#### PASSAGE TO READ:

◆ ◆ ◆ ◆

So I think that gives us a very significant advantage to us, the interaction between SaaS and PaaS and the interaction between PaaS and infrastructure as a service. I’ll go back to infrastructure as a service. Well, why should they – why shouldn’t it just move to Amazon. I mean, Amazon has been doing this for a while and they’ve got infrastructure as a service.

Well, because we handled the Oracle database much better than Amazon does, we can run very large Oracle databases. We run [at full power that way] [ph]. We just do a better job. I mean, this is not the place for me to give you a technical proof, but we do a better job than they do on the Oracle, they run Oracle databases, but we do a much better job. We run it faster, more reliable and more securely.

Well, if I’ve got the database in an Oracle – an Oracle data center in the Oracle cloud, it makes sense for me to put the application at a computer right next to that, that’s higher performance, much lower cost, because I’m not moving all those data in and out of an Amazon data center and in and out of an Oracle data center. Those things are going to be tend to be co-located.

So we think we have some built in advantages being a strong player in SaaS and a strong player in PaaS and making it very – all of the customers who want to get their infrastructure as a service or their related infrastructure as a service from the same cloud supplier in the same data center.

Mark Moerdler

Okay, I really appreciate.

Lawrence Ellison



And our next question will come from the line of Heather Bellini with Goldman Sachs.

Heather Bellini

Thank you very much. Safra, you mentioned growth in operating income in your prepared remarks. I was wondering if you can help us think about how that translates into growth in operating margins?

Safra Catz

We expect operating margins to go up also as this continues. Obviously, cloud margins are going to the roof that’s become obvious, and we expect operating margins to increase. So you’ve got revenue increasing and operating margins also increasing over time and operating income increasing also over time.

So we’re very – this is actually a very, very important time for Oracle financially, because what you see is that, we’ve stopped having reductions in really in any of the numbers and we’ve turned up in every way, including EPS. And I know for a while I was telling you, this is a transition and all that. But we feel like we’re officially at the complete end of the beginning. Meaning, we’re now in the mode of increasing improving EPS up, operating income up, revenue up everything we’ve made the transition and we are moving up from here.

◆ ◆ ◆ ◆

#### GIVEN ENTRIES:
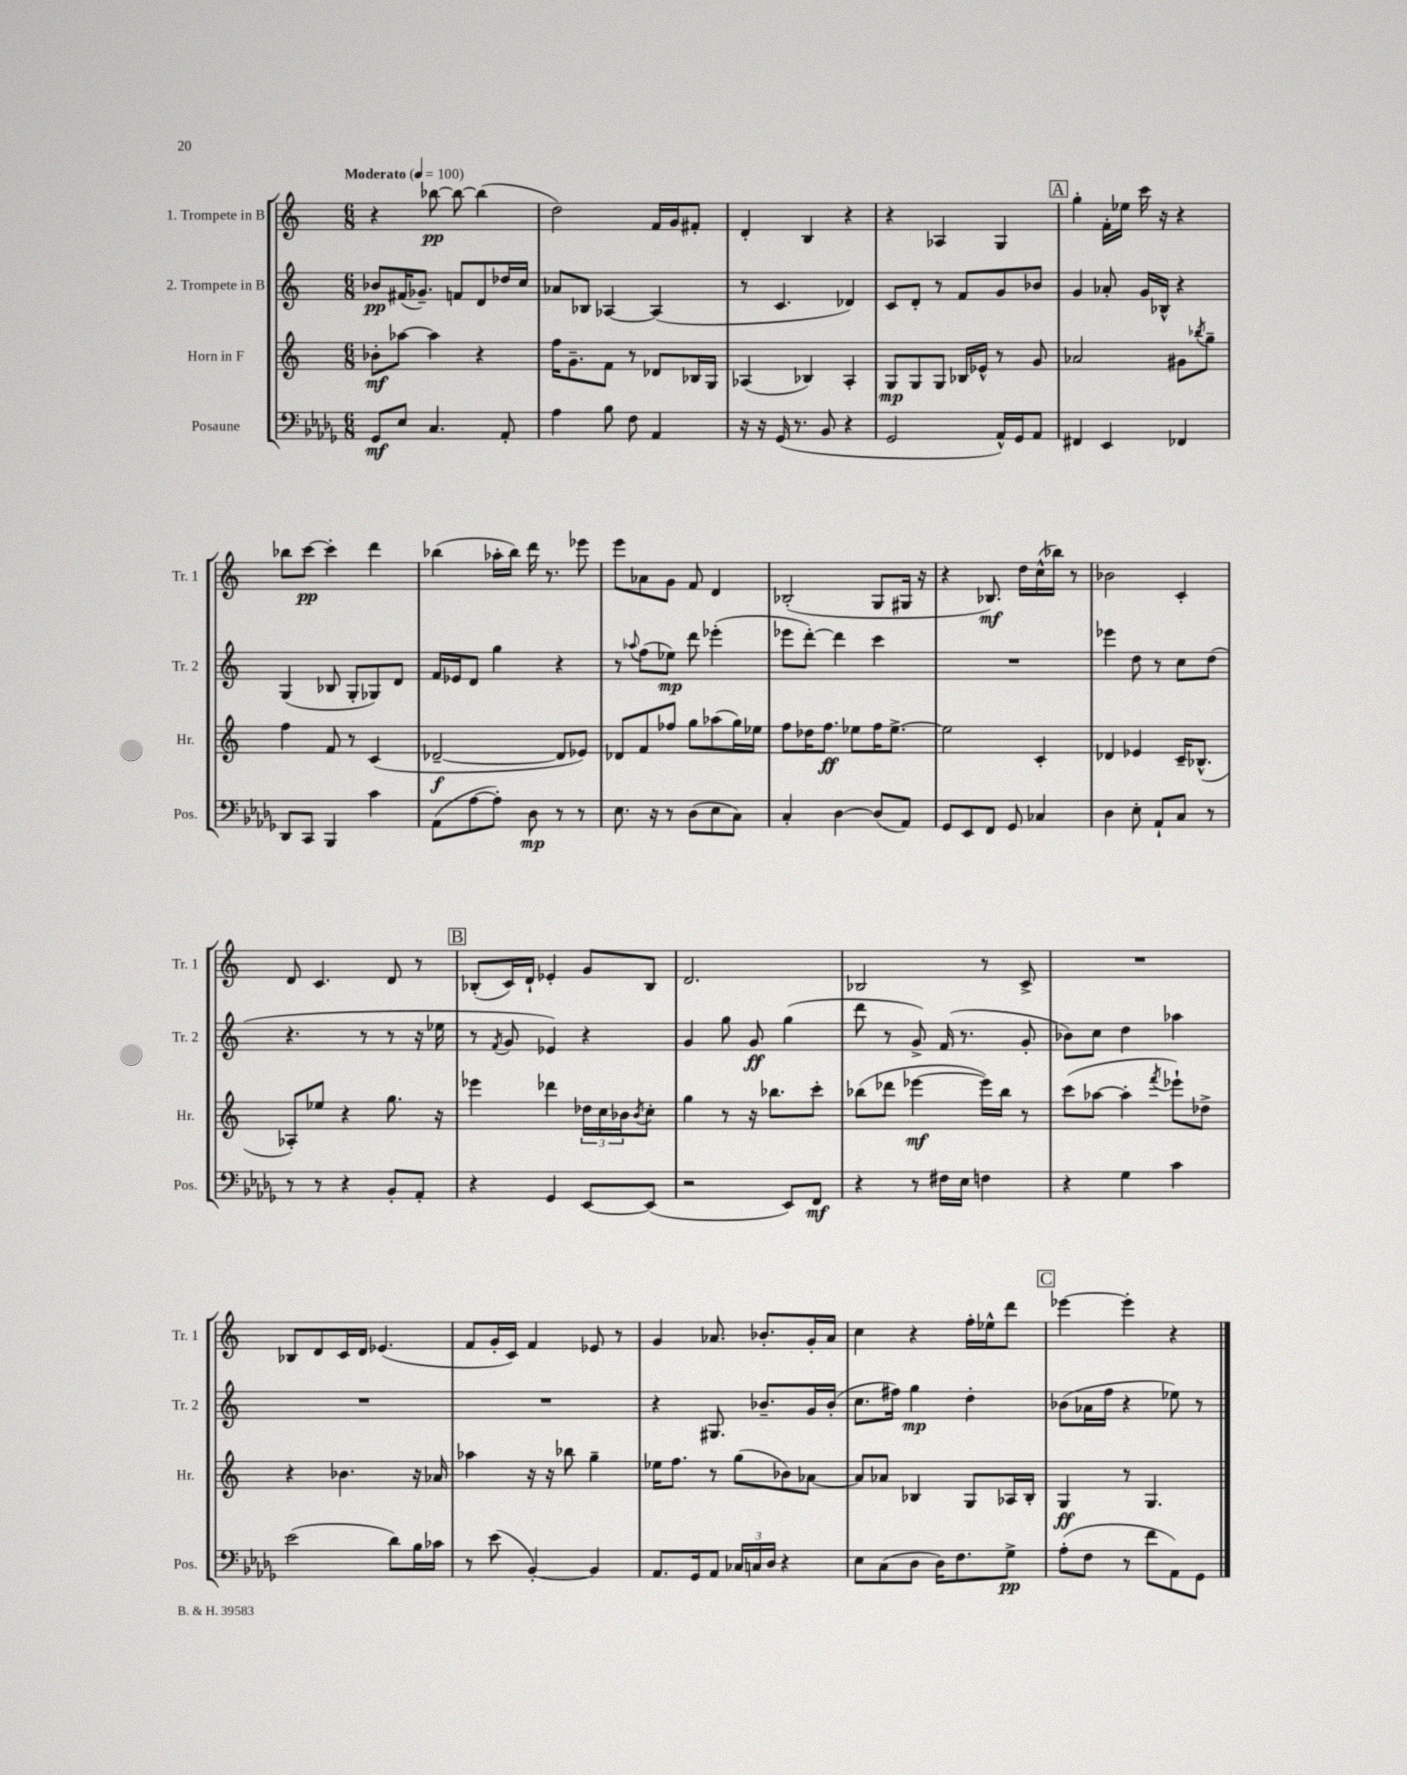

**kern	**kern	**kern	**kern
*staff4	*staff3	*staff2	*staff1
*clefF4	*clefG2	*clefG2	*clefG2
*k[b-e-a-d-g-]	*k[]	*k[]	*k[]
*M6/8	*M6/8	*M6/8	*M6/8
*MM100	*MM100	*MM100	*MM100
8GG-	8b-'	8b-	4r
8E-	[8aa-	(16f#	.
.	.	8.g-~)	.
4.C	4aa-]	.	[8bb-
.	.	8f	8bb-_
.	4r	8d	(4bb-]
8AA-'	.	16dd-	.
.	.	16cc	.
=	=	=	=
4A-	16ff	8a-	2dd)
.	8.g~	.	.
.	.	8B-	.
8B-	8f	[4A-	.
8F	8r	.	.
4AA-	8d-	(4A-]	16f
.	.	.	16g
.	16B-	.	8f#'
.	16G	.	.
=	=	=	=
16r	(4A-	8r	4d'
16r	.	.	.
(16GG-	.	4.c	.
8.r	.	.	.
.	4B-)	.	4B
8BB-	.	.	.
4r	4A-'	4d-)	4r
=	=	=	=
2GG-	8G	8c	4r
.	8G	8d'	.
.	8G	8r	4A-
.	16B-	8f	.
.	16e-^^	.	.
16AA-^^)	8r	8g	4G
16GG-	.	.	.
8AA-	8g	8b-	.
=	=	=	=
4FF#	2a-	4g	4gg'
4EE-	.	8a-'	16f'
.	.	.	16ee-
.	.	16g	16ccc
.	.	16B-^^	16r
4FF-	8g#	4r	4r
.	8qbb-	.	.
.	8gg~	.	.
=	=	=	=
8DD-	4ff	(4G	8bb-
8CC	.	.	[8ccc
4BBB-	8f	8B-	4ccc']
.	8r	8G'	.
4c	(4c	8G-)	4ddd
.	.	8d	.
=	=	=	=
(8AA-	[2d-~	16f	(4bb-
.	.	16e-	.
[8A-	.	8d	.
8A-'])	.	4gg	16aa-'
.	.	.	16bb-)
8D-	.	.	16ddd
.	.	.	8.r
8r	8d-]	4r	.
8r	8e-)	.	8eee-
=	=	=	=
8.E-	8d-	8r	8eee
.	.	8qqaa-	.
.	8f	(8ff	8a-
16r	.	.	.
8r	8ff-	8ee-)	8g
(8D-	8gg	8ddd	8f
8E-	(8aa-	(4eee-'	4d
8C)	16gg)	.	.
.	16ee-	.	.
=	=	=	=
4C'	8ff	8eee-	(2B-'
.	16dd-	[8ddd')	.
.	8.ff	.	.
[4D-	.	4ddd]	.
.	8ee-	.	.
(8D-]	16ff	4ccc	8G
.	[8.ee-^	.	.
8AA-)	.	.	16G#
.	.	.	16r
=	=	=	=
8GG-	2ee-]	2.r	4r
8EE-	.	.	.
8FF	.	.	8.B-)
8GG-	.	.	.
.	.	.	16dd
4C-	4c'	.	(16cc^^
.	.	.	16bb-)
.	.	.	8r
=	=	=	=
4D-	4d-	4eee-	2b-
8E-'	4e-	8dd	.
8AA-`	.	8r	.
8C	16c~	8cc	4c'
.	(8.B-^^	.	.
8r	.	(8dd	.
=	=	=	=
8r	8A-')	4.r	8d
8r	8ee-	.	4.c
4r	4r	.	.
.	.	8r	.
8BB-'	8.gg	8r	8d
8AA-'	.	16r	8r
.	16r	16ee-	.
=	=	=	=
4r	4eee-	8r	(8B-'
.	.	8qf	.
.	.	8g	16c)
.	.	.	16d`
4GG-	4ddd-	4e-)	4e-'
[8EE-	24dd-	4r	8g
.	24cc	.	.
.	24b-	.	.
.	8qb-	.	.
(8EE-]	8cc'	.	8B-
=	=	=	=
2r	4gg	4g	2.d
.	8r	8gg	.
.	16r	8g	.
.	8.bb-	.	.
8EE-)	.	(4gg	.
8FF	8ccc'	.	.
=	=	=	=
4r	(8bb-	8ddd	2B-
.	8ddd-	8r	.
8r	[4eee-	8g^)	.
16F#	.	(16f	.
16E-	.	8.r	.
4F	16eee-])	.	8r
.	16bb-	.	.
.	8r	8g'	8c^
=	=	=	=
4r	(8ccc	8b-)	2.r
.	[8aa-	8cc	.
4G-	4aa-']	4dd	.
.	8qfff	.	.
4c	8eee-`)	4aa-	.
.	8dd-^	.	.
=	=	=	=
(2e-	4r	2.r	8B-
.	.	.	8d
.	4.b-	.	16c
.	.	.	16d
.	.	.	(4.e-
8d-)	.	.	.
16B-	16r	.	.
16c-	16a-	.	.
=	=	=	=
8r	4aa-	2.r	8f
(8e-	.	.	16g'
.	.	.	16c)
[4BB-')	16r	.	4f
.	16r	.	.
.	8bb-	.	.
4BB-]	4gg~	.	8e-
.	.	.	8r
=	=	=	=
8.AA-	16ee-	4r	4g
.	8.ff	.	.
16GG-	.	.	.
8AA-	8r	8.G#	8.a-
24C-	(8gg	.	.
24C	.	.	.
.	.	8.b-~	8.b-'
24D-	.	.	.
4r	8b-)	.	.
.	[8a-	16g	16g'
.	.	(16b-'	16a-
=	=	=	=
8E-	8a-]	8.cc	4cc
(8C	8a-	.	.
.	.	16ff#)	.
8D-	4B-	4gg	4r
16D-)	.	.	.
8.F	.	.	.
.	8G	4dd'	16ff'
.	.	.	16ee-^^
8G-^	16A-	.	8ddd
.	16B-'	.	.
=	=	=	=
(8A-'	4G	(8b-	[4eee-
8F	.	16a-	.
.	.	16ff	.
8r	8r	4r	4eee-']
8f	4.G	.	.
8AA-)	.	8ee-)	4r
8GG-	.	8r	.
==	==	==	==
*-	*-	*-	*-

◆ ◆ ◆ ◆

Translate this sentence from the transcript on Oracle's cloud business into French: "We expect operating margins to go up also as this continues." The records have no connection to the transcript on Oracle's cloud business.

#### OUTPUT OF THE EXERCISE:
Nous nous attendons à ce que les marges opérationnelles augmentent également à mesure que cela se poursuit.